Frequently Asked Questions
What does Salesforce actually do?
Salesforce provides cloud based enterprise software that helps businesses manage sales, customer service, marketing, commerce, and internal communication. Its products are typically sold as ongoing subscriptions rather than one time software purchases, and the company has increasingly focused on adding autonomous AI agent capabilities through its Agentforce platform.
Is Salesforce profitable?
Yes. Salesforce has been solidly profitable on both a GAAP and non-GAAP basis for several years. In fiscal 2026, the company reported a GAAP operating margin of 20.1 percent and a non-GAAP operating margin of 34.1 percent, along with $15.0 billion in operating cash flow.
Does Salesforce pay a dividend?
Yes. Salesforce introduced its first ever quarterly dividend in February 2024 at $0.40 per share and has since raised it several times, most recently to $0.44 per share in May 2026, alongside a large ongoing share repurchase program.
Why has Salesforce stock struggled in 2026?

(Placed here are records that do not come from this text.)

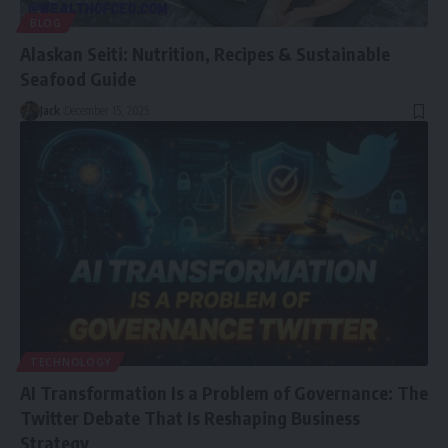
BLOG
Alaskan Seiti: Nutrition, Recipes & Sustainable
Seafood Guide
Jack
December 15, 2025
TECHNOLOGY
AI Transformation Is a Problem of Governance: The
Twitter Debate That Is Reshaping Business
Strategy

Much of the pressure on CRM stock in 2026 has come from investor concern that agentic AI tools, both from Salesforce and its competitors, could eventually reduce demand for traditional seat based software subscriptions. This concern weighed on the stock even as the company continued to post double digit revenue growth and record profitability metrics.
What is Agentforce?
Agentforce is Salesforce’s platform for building and deploying autonomous AI agents that can complete sales, service, and other business tasks with limited human intervention. It has become a central part of the company’s growth strategy and had surpassed $1 billion in annual recurring revenue as of mid 2026.
Who are Salesforce’s main competitors?
Key competitors include Microsoft, particularly through its Dynamics 365 products, along with Oracle, SAP, HubSpot, ServiceNow, and Adobe, each of which overlaps with Salesforce in different parts of the enterprise software market.
When did Salesforce go public?
Salesforce completed its initial public offering on the New York Stock Exchange in 2004, several years after being founded in 1999, and has traded under the ticker symbol CRM ever since.
What is Salesforce’s revenue guidance for fiscal 2027?
Following its first quarter fiscal 2027 results, Salesforce raised its full year revenue guidance to a range of approximately $45.9 billion to $46.2 billion, representing growth of roughly 10 to 11 percent compared with fiscal 2026.
Sources include Salesforce SEC filings and press releases, company investor relations materials, and third party financial data providers. Figures such as stock price, market capitalization, and analyst price targets change frequently and were approximate as of early July 2026.